Copy out the lines of the material from the one holding "Meer filmnieuws" through the one holding "2023 - 2026", inclusive, swapping "Bekijk ook" for "Zie ook" and leaving everything else as it is.
EXERCISE MATERIAL below:
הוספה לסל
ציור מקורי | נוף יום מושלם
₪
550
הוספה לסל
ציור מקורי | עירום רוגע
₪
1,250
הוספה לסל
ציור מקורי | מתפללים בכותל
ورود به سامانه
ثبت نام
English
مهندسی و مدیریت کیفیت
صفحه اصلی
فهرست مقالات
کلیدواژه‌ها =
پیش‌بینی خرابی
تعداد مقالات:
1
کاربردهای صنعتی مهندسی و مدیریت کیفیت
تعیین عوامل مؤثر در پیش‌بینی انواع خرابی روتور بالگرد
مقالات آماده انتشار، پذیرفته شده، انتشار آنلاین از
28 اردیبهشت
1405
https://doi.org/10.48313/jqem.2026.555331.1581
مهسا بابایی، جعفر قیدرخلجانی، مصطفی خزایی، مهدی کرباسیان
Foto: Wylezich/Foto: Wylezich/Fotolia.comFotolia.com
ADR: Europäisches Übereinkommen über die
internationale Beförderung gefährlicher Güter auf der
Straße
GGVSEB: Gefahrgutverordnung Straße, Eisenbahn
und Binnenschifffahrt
End of EXERCISE MATERIAL.
EXERCISE MATERIAL below:
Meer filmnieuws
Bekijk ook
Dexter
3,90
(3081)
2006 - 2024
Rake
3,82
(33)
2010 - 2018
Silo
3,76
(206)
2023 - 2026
End of EXERCISE MATERIAL.
EXERCISE MATERIAL below:
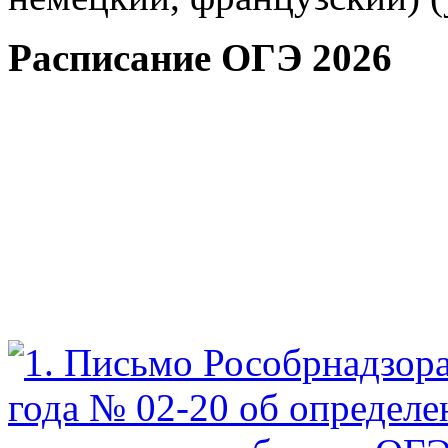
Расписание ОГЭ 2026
End of EXERCISE MATERIAL.
SOLUTION TO THE PROBLEM -
Meer filmnieuws
Zie ook
Dexter
3,90
(3081)
2006 - 2024
Rake
3,82
(33)
2010 - 2018
Silo
3,76
(206)
2023 - 2026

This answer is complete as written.